Last night I brought my new hm doubletail girl home to join the "quarantine station" as my family calls it. I was observing everyone, and noticed her swimming to the front of her container. What really got my attention was that she swam like a snake!! Her boy seems extra limber ad was undulating in a slower, snakelike motion instead of jetting forward like most bettas do. She really actually looks like a snake, especially her eyes. Her body seems pretty long for a doubletail and a female in general.

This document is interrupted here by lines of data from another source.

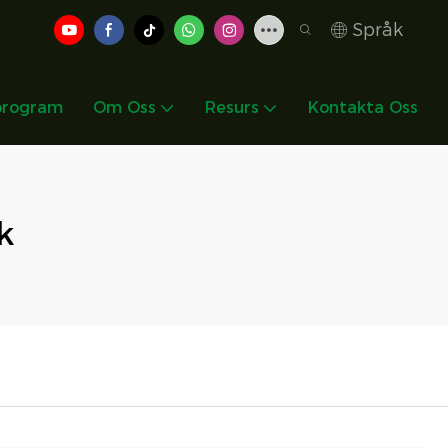
Språk
program
Om Oss
Resurs
Kontakta Oss
k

What is this???! Did someone cross an eel and a betta? Is that even possible, or did I just get a really strange (but awesome) fish?


----------



## GiJoeBettas (Apr 5, 2013)

do you have any pictures.


----------



## xShainax (Feb 11, 2012)

You should name her Medusa. :'D


----------



## lilnaugrim (Mar 27, 2013)

I want to see a video of this for sure!


----------



## Chard56 (Jan 22, 2011)

I've seen this swimming motion many times. I don't know why they do it but that's exactly what it looks like, a snake. They are using their body in a slow undulating pattern with the pectorals flat at the sides so only the snake like motion propels them forward very slowly.


----------



## bniebetta (Feb 26, 2013)

THANK YOU! I thought I was either losing my mind or.... something. I knew there had to be at least one person on here that knew what i was tanking about...


----------



## JadeAngel (Jul 31, 2012)

I second that! Video... Video.... (let's all chant this together) Video.... Videoooooo 


Please?


----------



## stuntman2946 (Feb 8, 2013)

one of my females did this for a while then she just all of a sudden stopped


----------



## Chard56 (Jan 22, 2011)

I noticed one of my males doing that under his bubblenest. I don't think it's something they do often enough to catch in a video. You'd be there all day and fall asleep trying to catch the right moment. ZZZzzzzzzzz wiggle wiggle wiggle. Snort snort huh? Oh crap I missed it!


----------



## lilnaugrim (Mar 27, 2013)

Or you could always set a camera to roll all day long lol, that would be ridiculous though XD


----------



## Flapmon (Mar 21, 2013)

This sounds really interesting, a few of mine do it I've noticed but only when they get really cheeky and refuse to have their photos taken, my EE darts around where as my CT's .. "Slither" although they don't have the snake/eel like characteristics.


----------



## Manny0219 (8 mo ago)

Your betta fish was at the top on resting mode 1 to 2 days after water change. Your water was not adecuated for your fish. When your fish realized the water had enough good batería to swim around he have to bring his body for a stretch. Your betta is feeling more comfortable that's a good sign. Becareful with your water density.
It is been years of this post but for new people that are looking for the same answer.


----------